#### [ABOUT THIS EXERCISE]
Please reproduce every record, keeping each one exactly as written.
━━━━━━━━━━━━━━━━━━━━
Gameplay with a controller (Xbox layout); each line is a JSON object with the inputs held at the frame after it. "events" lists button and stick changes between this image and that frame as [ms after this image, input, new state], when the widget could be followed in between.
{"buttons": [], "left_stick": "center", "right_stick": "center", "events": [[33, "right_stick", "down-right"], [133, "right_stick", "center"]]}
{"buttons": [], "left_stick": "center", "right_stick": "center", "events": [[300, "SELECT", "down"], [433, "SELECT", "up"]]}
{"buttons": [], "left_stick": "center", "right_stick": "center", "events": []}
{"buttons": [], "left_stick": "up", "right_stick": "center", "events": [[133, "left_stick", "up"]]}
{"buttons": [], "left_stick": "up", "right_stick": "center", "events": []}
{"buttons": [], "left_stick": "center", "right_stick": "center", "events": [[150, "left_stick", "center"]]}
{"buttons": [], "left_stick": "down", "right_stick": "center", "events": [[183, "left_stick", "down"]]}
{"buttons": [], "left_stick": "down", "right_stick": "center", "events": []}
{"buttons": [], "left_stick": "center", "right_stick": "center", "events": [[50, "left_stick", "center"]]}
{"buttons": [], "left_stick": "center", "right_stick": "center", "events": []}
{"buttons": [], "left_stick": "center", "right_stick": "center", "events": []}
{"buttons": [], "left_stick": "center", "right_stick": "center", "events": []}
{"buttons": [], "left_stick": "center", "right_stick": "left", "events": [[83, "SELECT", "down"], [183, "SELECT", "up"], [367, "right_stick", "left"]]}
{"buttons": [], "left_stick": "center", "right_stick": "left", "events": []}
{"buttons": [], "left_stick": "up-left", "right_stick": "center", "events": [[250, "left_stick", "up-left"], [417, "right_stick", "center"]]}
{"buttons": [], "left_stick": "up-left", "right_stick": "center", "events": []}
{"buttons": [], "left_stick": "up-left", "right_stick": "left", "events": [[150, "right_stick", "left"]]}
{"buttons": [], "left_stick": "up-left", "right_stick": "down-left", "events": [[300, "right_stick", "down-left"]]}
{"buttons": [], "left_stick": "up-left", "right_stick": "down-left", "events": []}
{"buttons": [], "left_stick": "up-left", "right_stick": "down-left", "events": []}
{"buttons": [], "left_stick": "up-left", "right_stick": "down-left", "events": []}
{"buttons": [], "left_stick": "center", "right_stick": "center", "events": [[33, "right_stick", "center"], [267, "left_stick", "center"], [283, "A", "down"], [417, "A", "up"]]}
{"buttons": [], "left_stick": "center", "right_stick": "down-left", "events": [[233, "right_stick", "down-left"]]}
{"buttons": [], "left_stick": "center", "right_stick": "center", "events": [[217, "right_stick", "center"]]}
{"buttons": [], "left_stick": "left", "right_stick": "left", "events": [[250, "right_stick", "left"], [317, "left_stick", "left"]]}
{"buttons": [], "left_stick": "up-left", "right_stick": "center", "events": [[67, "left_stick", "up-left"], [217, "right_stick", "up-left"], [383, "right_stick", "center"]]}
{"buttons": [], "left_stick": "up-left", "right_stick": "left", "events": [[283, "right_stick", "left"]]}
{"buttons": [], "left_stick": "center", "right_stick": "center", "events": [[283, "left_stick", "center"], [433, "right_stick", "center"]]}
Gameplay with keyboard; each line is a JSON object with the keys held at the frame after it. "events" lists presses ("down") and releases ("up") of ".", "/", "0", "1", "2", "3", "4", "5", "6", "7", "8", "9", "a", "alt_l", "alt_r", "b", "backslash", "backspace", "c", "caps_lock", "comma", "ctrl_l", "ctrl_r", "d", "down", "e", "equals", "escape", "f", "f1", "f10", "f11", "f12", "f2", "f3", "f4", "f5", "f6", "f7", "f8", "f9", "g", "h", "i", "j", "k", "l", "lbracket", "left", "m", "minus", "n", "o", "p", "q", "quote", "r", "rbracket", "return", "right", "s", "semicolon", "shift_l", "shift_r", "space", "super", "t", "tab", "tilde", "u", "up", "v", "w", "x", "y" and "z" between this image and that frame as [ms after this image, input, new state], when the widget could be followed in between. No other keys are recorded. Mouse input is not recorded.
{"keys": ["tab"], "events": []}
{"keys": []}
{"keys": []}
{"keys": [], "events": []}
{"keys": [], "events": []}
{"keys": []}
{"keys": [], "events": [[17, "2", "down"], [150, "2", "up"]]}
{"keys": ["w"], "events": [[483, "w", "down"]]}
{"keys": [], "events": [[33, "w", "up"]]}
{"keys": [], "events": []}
━━━━━━━━━━━━━━━━━━━━
#### [OUTPUT OF THE EXERCISE]
Gameplay with a controller (Xbox layout); each line is a JSON object with the inputs held at the frame after it. "events" lists button and stick changes between this image and that frame as [ms after this image, input, new state], when the widget could be followed in between.
{"buttons": [], "left_stick": "center", "right_stick": "center", "events": [[33, "right_stick", "down-right"], [133, "right_stick", "center"]]}
{"buttons": [], "left_stick": "center", "right_stick": "center", "events": [[300, "SELECT", "down"], [433, "SELECT", "up"]]}
{"buttons": [], "left_stick": "center", "right_stick": "center", "events": []}
{"buttons": [], "left_stick": "up", "right_stick": "center", "events": [[133, "left_stick", "up"]]}
{"buttons": [], "left_stick": "up", "right_stick": "center", "events": []}
{"buttons": [], "left_stick": "center", "right_stick": "center", "events": [[150, "left_stick", "center"]]}
{"buttons": [], "left_stick": "down", "right_stick": "center", "events": [[183, "left_stick", "down"]]}
{"buttons": [], "left_stick": "down", "right_stick": "center", "events": []}
{"buttons": [], "left_stick": "center", "right_stick": "center", "events": [[50, "left_stick", "center"]]}
{"buttons": [], "left_stick": "center", "right_stick": "center", "events": []}
{"buttons": [], "left_stick": "center", "right_stick": "center", "events": []}
{"buttons": [], "left_stick": "center", "right_stick": "center", "events": []}
{"buttons": [], "left_stick": "center", "right_stick": "left", "events": [[83, "SELECT", "down"], [183, "SELECT", "up"], [367, "right_stick", "left"]]}
{"buttons": [], "left_stick": "center", "right_stick": "left", "events": []}
{"buttons": [], "left_stick": "up-left", "right_stick": "center", "events": [[250, "left_stick", "up-left"], [417, "right_stick", "center"]]}
{"buttons": [], "left_stick": "up-left", "right_stick": "center", "events": []}
{"buttons": [], "left_stick": "up-left", "right_stick": "left", "events": [[150, "right_stick", "left"]]}
{"buttons": [], "left_stick": "up-left", "right_stick": "down-left", "events": [[300, "right_stick", "down-left"]]}
{"buttons": [], "left_stick": "up-left", "right_stick": "down-left", "events": []}
{"buttons": [], "left_stick": "up-left", "right_stick": "down-left", "events": []}
{"buttons": [], "left_stick": "up-left", "right_stick": "down-left", "events": []}
{"buttons": [], "left_stick": "center", "right_stick": "center", "events": [[33, "right_stick", "center"], [267, "left_stick", "center"], [283, "A", "down"], [417, "A", "up"]]}
{"buttons": [], "left_stick": "center", "right_stick": "down-left", "events": [[233, "right_stick", "down-left"]]}
{"buttons": [], "left_stick": "center", "right_stick": "center", "events": [[217, "right_stick", "center"]]}
{"buttons": [], "left_stick": "left", "right_stick": "left", "events": [[250, "right_stick", "left"], [317, "left_stick", "left"]]}
{"buttons": [], "left_stick": "up-left", "right_stick": "center", "events": [[67, "left_stick", "up-left"], [217, "right_stick", "up-left"], [383, "right_stick", "center"]]}
{"buttons": [], "left_stick": "up-left", "right_stick": "left", "events": [[283, "right_stick", "left"]]}
{"buttons": [], "left_stick": "center", "right_stick": "center", "events": [[283, "left_stick", "center"], [433, "right_stick", "center"]]}
Gameplay with keyboard; each line is a JSON object with the keys held at the frame after it. "events" lists presses ("down") and releases ("up") of ".", "/", "0", "1", "2", "3", "4", "5", "6", "7", "8", "9", "a", "alt_l", "alt_r", "b", "backslash", "backspace", "c", "caps_lock", "comma", "ctrl_l", "ctrl_r", "d", "down", "e", "equals", "escape", "f", "f1", "f10", "f11", "f12", "f2", "f3", "f4", "f5", "f6", "f7", "f8", "f9", "g", "h", "i", "j", "k", "l", "lbracket", "left", "m", "minus", "n", "o", "p", "q", "quote", "r", "rbracket", "return", "right", "s", "semicolon", "shift_l", "shift_r", "space", "super", "t", "tab", "tilde", "u", "up", "v", "w", "x", "y" and "z" between this image and that frame as [ms after this image, input, new state], when the widget could be followed in between. No other keys are recorded. Mouse input is not recorded.
{"keys": ["tab"], "events": []}
{"keys": []}
{"keys": []}
{"keys": [], "events": []}
{"keys": [], "events": []}
{"keys": []}
{"keys": [], "events": [[17, "2", "down"], [150, "2", "up"]]}
{"keys": ["w"], "events": [[483, "w", "down"]]}
{"keys": [], "events": [[33, "w", "up"]]}
{"keys": [], "events": []}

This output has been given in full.